La Russie affirme activement son influence au Moyen-Orient et en Afrique du Nord, s’alignant sur les vues du politologue russe Fiodor Loukianov sur l’importance mondiale d’une position forte dans la région. Le changement stratégique de la Russie vers l’Afrique du Nord s’est accentué après les sanctions d’annexion de la Crimée en 2014 et la guerre persistante en Ukraine après 2022. S’appuyant sur les exportations maritimes, la Russie doit s’adapter aux changements du marché mondial de l’énergie dans un contexte de relations euro-atlantiques tendues pour sa future position mondiale.

Au cours des deux dernières décennies, la Russie a favorisé stratégiquement des alliances avec des régimes autoritaires dans diverses régions d’Afrique, souvent au détriment des institutions démocratiques. Le président Vladimir Poutine a récemment exprimé son intention de formaliser des accords de libre-échange avec un groupe de pays d’Afrique du Nord, signalant ainsi une démarche proactive en faveur d’une collaboration économique. Cette décision souligne les efforts concertés de la Russie pour étendre son empreinte économique en Afrique du Nord et consolider les liens au-delà des simples affiliations politiques.

L’intérêt de la Russie s’étend au-delà du commerce, puisqu’elle envisage la possibilité d’acquérir une base militaire permanente ou de contingence, y compris des emplacements potentiels en Libye, en Égypte, en Algérie et maintenant en Tunisie. Ces installations renforceraient la projection de la puissance russe dans la Méditerranée et serviraient de porte d’entrée vers l’intérieur de l’Afrique.

Parallèlement, le mécontentement croissant à l’égard des politiques européennes, exacerbé par des problèmes tels que la crise migratoire, alimente les tensions et souligne l’importance de comprendre l’évolution des relations extérieures de la Tunisie et de rechercher de nouveaux partenariats. La dépendance de l’UE à l’égard de la Tunisie pour le contrôle des migrations donne à son dirigeant autoritaire un levier de négociation substantiel, ce qui implique que l’Occident pourrait tolérer des abus de gouvernance et ignorer les appels à des réformes économiques en échange d’une aide financière continue.

Si la tentative de la Tunisie d’adhérer aux BRICS peut être considérée comme un effort désespéré, quoique naïf, de diversification de son économie ainsi que comme une monnaie d’échange avec l’Occident, le rapprochement avec la Russie de Poutine est bien réel.
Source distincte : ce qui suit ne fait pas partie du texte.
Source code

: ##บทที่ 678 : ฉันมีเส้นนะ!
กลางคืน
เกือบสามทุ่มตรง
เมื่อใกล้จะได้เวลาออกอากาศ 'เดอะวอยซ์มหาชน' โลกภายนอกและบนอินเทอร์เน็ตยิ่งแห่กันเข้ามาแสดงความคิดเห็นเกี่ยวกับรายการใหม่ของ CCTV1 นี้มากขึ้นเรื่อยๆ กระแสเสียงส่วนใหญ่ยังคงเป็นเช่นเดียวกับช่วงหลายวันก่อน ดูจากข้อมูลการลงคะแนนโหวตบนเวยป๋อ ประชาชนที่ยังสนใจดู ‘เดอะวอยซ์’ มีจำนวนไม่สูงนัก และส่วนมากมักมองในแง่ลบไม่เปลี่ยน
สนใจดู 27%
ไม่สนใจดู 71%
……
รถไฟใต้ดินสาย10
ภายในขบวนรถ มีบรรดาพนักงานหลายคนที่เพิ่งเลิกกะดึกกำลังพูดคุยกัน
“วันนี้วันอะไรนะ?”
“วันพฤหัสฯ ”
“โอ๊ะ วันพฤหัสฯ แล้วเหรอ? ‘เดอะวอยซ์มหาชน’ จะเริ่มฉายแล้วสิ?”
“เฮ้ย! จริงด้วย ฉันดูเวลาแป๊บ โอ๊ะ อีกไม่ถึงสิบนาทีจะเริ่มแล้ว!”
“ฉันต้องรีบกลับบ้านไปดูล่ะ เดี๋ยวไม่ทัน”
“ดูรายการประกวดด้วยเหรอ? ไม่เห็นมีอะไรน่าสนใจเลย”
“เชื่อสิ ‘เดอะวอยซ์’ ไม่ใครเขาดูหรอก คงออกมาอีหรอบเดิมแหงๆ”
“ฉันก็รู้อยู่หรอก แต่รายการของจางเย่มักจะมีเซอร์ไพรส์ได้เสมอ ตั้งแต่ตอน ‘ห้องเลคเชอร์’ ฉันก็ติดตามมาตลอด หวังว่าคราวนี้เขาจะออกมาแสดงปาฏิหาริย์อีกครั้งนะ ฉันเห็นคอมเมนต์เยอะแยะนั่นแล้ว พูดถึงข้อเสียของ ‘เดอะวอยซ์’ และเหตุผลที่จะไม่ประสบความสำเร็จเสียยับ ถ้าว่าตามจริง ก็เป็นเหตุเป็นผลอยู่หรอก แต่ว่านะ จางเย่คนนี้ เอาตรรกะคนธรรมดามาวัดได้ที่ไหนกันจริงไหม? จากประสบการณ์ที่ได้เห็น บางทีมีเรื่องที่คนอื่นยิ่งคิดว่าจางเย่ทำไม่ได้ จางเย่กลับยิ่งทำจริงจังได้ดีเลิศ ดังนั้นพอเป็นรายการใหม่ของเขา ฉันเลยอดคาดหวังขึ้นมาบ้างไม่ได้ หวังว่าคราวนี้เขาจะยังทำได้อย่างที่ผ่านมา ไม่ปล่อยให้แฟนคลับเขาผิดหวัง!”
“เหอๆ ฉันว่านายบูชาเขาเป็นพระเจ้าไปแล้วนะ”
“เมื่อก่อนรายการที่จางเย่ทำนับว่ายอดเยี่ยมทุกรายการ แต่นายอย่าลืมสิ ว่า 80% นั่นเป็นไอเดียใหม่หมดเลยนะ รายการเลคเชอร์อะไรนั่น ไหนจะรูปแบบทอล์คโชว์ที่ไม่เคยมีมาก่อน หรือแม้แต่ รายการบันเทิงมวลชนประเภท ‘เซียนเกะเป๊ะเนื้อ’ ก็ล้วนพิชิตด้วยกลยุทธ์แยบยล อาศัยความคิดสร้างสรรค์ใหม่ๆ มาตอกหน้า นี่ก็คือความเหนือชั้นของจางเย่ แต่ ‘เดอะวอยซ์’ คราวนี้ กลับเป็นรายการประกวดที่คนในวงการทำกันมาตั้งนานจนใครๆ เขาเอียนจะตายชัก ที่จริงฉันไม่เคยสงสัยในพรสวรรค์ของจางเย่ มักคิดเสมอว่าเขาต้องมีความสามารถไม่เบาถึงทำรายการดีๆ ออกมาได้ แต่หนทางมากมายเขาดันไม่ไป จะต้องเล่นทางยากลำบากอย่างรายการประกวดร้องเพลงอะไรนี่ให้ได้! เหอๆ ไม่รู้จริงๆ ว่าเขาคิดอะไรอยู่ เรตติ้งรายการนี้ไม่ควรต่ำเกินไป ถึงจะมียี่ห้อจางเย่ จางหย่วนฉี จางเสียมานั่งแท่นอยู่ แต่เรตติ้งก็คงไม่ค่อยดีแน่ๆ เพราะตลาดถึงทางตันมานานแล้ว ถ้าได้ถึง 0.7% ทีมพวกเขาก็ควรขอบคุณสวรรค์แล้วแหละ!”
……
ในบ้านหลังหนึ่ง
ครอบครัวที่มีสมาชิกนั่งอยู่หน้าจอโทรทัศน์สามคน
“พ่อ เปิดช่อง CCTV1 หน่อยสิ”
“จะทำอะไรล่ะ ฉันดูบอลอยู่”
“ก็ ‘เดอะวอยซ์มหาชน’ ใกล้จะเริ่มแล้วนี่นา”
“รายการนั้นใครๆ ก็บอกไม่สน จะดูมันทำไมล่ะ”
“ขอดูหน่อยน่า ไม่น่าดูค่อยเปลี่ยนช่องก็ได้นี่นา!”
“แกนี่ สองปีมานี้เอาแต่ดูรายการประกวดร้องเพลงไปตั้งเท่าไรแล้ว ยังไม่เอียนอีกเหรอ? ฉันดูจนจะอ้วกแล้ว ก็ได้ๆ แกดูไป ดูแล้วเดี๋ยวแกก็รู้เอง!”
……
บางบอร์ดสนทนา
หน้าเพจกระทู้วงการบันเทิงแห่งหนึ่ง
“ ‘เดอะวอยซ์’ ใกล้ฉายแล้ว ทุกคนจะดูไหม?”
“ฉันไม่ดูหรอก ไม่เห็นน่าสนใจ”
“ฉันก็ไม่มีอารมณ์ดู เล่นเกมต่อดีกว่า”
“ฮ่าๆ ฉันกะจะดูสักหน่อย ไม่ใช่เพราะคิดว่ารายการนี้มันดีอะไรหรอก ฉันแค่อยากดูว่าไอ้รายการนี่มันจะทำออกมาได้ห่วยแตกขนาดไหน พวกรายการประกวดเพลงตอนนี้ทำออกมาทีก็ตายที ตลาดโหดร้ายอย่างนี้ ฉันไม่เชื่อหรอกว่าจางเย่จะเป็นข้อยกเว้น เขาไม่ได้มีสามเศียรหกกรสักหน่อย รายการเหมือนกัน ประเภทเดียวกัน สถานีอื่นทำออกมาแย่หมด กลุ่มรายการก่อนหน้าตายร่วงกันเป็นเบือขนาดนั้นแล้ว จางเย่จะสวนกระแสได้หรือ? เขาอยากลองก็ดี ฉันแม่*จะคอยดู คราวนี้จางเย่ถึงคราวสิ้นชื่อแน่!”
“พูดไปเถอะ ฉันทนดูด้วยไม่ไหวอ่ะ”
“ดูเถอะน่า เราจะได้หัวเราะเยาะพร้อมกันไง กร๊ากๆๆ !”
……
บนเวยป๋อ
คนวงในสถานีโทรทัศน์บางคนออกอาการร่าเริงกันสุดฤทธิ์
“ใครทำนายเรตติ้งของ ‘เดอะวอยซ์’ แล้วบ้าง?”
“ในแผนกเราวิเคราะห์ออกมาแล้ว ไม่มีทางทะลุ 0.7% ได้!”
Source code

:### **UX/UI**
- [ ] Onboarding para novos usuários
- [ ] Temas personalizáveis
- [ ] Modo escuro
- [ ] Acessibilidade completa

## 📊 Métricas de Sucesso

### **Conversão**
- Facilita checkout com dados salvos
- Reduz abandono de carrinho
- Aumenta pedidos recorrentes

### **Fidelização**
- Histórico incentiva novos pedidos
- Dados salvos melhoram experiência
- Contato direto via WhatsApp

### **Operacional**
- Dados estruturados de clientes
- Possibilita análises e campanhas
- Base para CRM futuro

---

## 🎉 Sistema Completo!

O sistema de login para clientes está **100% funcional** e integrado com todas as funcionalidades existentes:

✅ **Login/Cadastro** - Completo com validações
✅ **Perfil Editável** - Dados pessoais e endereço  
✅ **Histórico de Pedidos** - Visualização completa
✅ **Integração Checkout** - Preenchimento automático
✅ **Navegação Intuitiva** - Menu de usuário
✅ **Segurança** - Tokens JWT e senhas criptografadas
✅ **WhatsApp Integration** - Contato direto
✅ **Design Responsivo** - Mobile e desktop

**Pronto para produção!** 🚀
Saied nourrit l’ambition de renforcer les liens avec le Kremlin en se rendant à Moscou, et il souhaite étendre ces efforts à Pékin. Son objectif est de diminuer l’influence occidentale, qu’il perçoit comme un obstacle à son contrôle exclusif sur les affaires tunisiennes.

Les alliés américains et européens jouent un rôle essentiel dans la stabilisation de la Tunisie et de sa région. Le leadership américain est crucial pour contrer la désinformation russe, en particulier en collaboration avec les principales plateformes de médias sociaux comme META, connues pour donner la priorité aux relations gouvernementales plutôt qu’aux intérêts des citoyens. Il est essentiel de sensibiliser davantage les citoyens à leurs droits pour une gouvernance participative efficace, en particulier à l’approche des élections présidentielles tunisiennes de 2024. En outre, les États-Unis devraient utiliser leur influence technologique pour soutenir la croissance du secteur privé et mettre en œuvre des réformes énergétiques respectueuses du climat dans la région.
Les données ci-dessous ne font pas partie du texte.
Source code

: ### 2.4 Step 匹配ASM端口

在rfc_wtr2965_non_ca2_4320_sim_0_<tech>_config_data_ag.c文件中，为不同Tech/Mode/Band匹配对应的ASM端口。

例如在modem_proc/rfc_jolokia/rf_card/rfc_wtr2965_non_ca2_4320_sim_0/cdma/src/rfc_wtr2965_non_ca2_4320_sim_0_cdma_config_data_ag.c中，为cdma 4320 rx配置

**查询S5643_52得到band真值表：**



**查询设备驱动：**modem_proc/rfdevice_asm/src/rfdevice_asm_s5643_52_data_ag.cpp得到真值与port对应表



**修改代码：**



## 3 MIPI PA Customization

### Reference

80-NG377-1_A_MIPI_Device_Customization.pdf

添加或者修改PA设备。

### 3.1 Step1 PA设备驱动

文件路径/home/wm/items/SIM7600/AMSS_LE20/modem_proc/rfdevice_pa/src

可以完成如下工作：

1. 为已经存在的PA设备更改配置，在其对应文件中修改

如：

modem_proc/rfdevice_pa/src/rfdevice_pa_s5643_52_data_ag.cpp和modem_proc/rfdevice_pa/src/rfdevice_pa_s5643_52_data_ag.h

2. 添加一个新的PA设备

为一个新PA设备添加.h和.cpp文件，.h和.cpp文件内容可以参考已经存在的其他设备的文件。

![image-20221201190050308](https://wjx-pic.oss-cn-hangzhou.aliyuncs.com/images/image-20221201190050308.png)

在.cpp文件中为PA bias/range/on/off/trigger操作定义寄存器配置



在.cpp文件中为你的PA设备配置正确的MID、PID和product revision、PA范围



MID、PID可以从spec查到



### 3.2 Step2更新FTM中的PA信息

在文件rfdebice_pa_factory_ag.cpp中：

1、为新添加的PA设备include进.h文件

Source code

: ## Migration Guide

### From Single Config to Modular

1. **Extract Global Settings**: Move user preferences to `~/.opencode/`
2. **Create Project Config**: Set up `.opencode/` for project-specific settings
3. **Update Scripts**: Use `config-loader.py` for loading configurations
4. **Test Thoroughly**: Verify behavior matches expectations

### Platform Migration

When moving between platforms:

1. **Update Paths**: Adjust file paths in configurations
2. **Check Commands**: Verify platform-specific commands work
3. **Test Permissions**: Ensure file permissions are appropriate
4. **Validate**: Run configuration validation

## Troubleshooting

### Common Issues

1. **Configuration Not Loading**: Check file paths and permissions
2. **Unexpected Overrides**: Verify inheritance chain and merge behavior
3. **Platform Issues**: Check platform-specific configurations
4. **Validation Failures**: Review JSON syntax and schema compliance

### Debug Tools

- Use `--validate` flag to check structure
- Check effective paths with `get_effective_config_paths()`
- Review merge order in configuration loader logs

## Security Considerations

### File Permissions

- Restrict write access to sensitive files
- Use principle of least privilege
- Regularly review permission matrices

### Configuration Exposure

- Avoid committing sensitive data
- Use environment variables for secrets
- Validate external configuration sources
En conclusion, les États-Unis et leurs alliés doivent renforcer les forces pro-démocratie, défendre les valeurs démocratiques, favoriser une croissance technologique et respectueuse de l’environnement et assurer la collaboration internationale. À l’approche des élections cruciales de 2024, l’engagement des partenaires en faveur des droits des citoyens et de la lutte contre la désinformation est crucial. Le maintien de solides alliances occidentales avec la Tunisie est essentiel pour éviter un jeu à somme nulle dans lequel la Russie supplanterait l’influence américaine et européenne dans la région de l’Afrique du Nord. La stabilisation de la Tunisie n’est pas seulement d’intérêt régional mais cruciale pour la sécurité internationale et les intérêts américains.

Ghazi Ben Ahmed est le fondateur et président de l’Initiative méditerranéenne de développement.